▶ [Work request] Drop the pictures and restate the rest of the listing word for word.

▶ [Information shown]
___

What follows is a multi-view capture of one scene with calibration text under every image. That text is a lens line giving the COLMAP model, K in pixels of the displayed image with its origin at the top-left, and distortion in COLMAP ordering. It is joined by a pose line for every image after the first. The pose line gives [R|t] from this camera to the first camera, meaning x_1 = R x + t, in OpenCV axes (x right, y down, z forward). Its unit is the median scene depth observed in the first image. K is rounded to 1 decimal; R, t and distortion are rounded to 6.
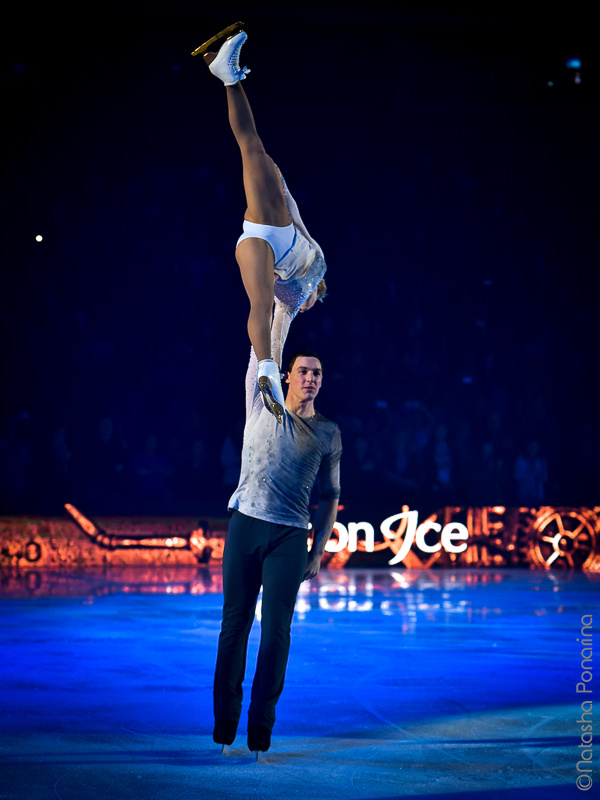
lens RADIAL K [[2808.5, 0, 300.0], [0, 2808.5, 400.0], [0, 0, 1]] dist [-0.030015, 0.060273]
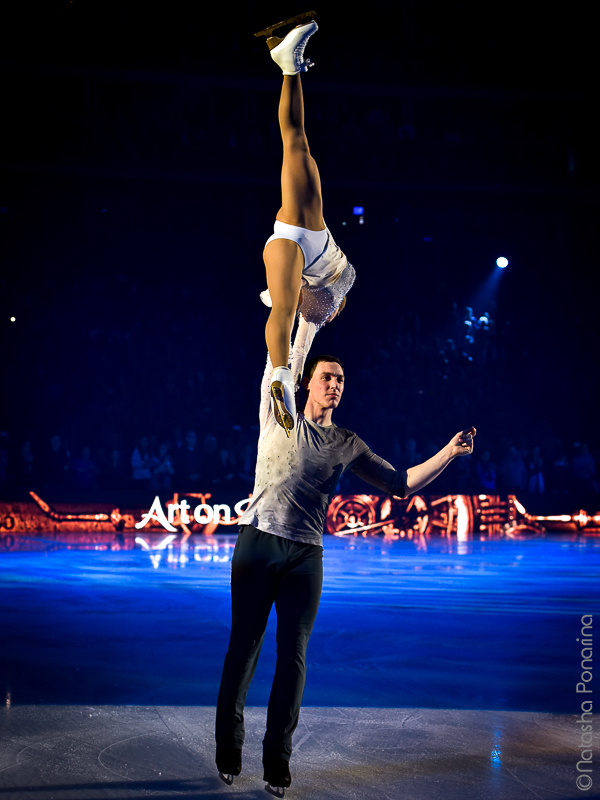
lens RADIAL K [[1611.8, 0, 300.0], [0, 1611.8, 400.0], [0, 0, 1]] dist [-0.306135, -0.109345]
pose [[0.995869, 0.007653, 0.090477, -0.016092], [-0.006073, 0.999824, -0.017727, 0.001727], [-0.090597, 0.017105, 0.995741, 0.120943]]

___

▶ [Written response]
What follows is a multi-view capture of one scene with calibration text under every image. That text is a lens line giving the COLMAP model, K in pixels of the displayed image with its origin at the top-left, and distortion in COLMAP ordering. It is joined by a pose line for every image after the first. The pose line gives [R|t] from this camera to the first camera, meaning x_1 = R x + t, in OpenCV axes (x right, y down, z forward). Its unit is the median scene depth observed in the first image. K is rounded to 1 decimal; R, t and distortion are rounded to 6.
lens RADIAL K [[2808.5, 0, 300.0], [0, 2808.5, 400.0], [0, 0, 1]] dist [-0.030015, 0.060273]
lens RADIAL K [[1611.8, 0, 300.0], [0, 1611.8, 400.0], [0, 0, 1]] dist [-0.306135, -0.109345]
pose [[0.995869, 0.007653, 0.090477, -0.016092], [-0.006073, 0.999824, -0.017727, 0.001727], [-0.090597, 0.017105, 0.995741, 0.120943]]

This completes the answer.